Now we run the code. My rig is custom and a bit old - I have 64 gigs of ram and a very modest GeForce RTX 3070 with only 8 gigs of VRAM. However, speed-wise, I was quite impressed with the performance. Each invocation took about 10 to 20 seconds, with the full run of 10 records taking about 2-3 minutes total. Again, pretty impressive on what I think is a pretty old machine.

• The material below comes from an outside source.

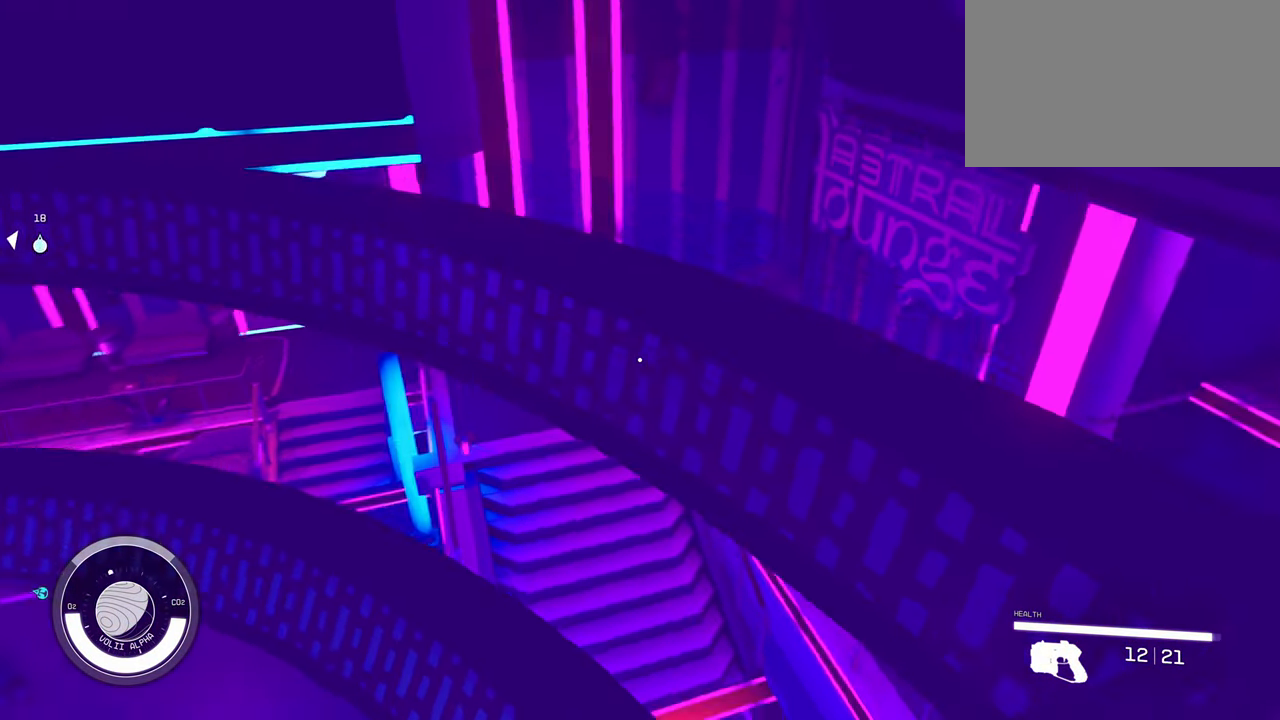
{"keys": [], "mouse": [], "events": [[66, "space", "up"], [150, "d", "down"], [150, "w", "up"], [250, "d", "up"]]}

After running the model, we get JSON output that looks like this, which corresponds to the first 10 records in the complaint dataframe:

[
    {
        "agency": "Department of Homeless Services",
        "summary": "Shelters steal phones, report online"
    },
    {
        "agency": "Department of Buildings",
        "summary": "Excessive lighting disturbing neighbors"
    },
    {
        "agency": "Department of Sanitation",
        "summary": "Dangerous icy walkway conditions"
    },
    {
        "agency": "Department of Sanitation",
        "summary": "icy sidewalk hazard"
    },
    {
        "agency": "Department of Environmental Protection",
        "summary": "idling vehicle health hazard"
    },
    {
        "agency": "New York City Police Department",
        "summary": "Abandoned police barricades"
    },
    {
        "agency": "New York City Police Department",
        "summary": "Recurring package thefts"
    },
    {
        "agency": "Department of Housing Preservation and Development",
        "summary": "filthy hallways"
    },
    {
        "agency": "New York City Police Department",
        "summary": "Report past reckless driving"
    },
    {
        "agency": "Department of Environmental Protection",
        "summary": "Vehicle exhaust noise option"
    }
]

With a tiny local model and a highly minimal prompt, we correctly classify 9/10 of the complaints to their department.

Think Small

In general I think the future bodes well for small, or even “micro”, LLMs that can run locally on devices and perform highly specific tasks. For some organizations, being able to deploy a free model locally both saves inference costs and also makes business-user agreements with a partner company unnecessary. This is also a big win for organizations that are more privacy focused. You can easily deploy these models internally, and keep the data locked down to the server. Personally, I can see value deploying several small models like these in mid-sized departments to help work on repetitive tasks that don’t require big LLMs or a lot of overhead. In a world with a lot of big LLMs, it might pay to think small!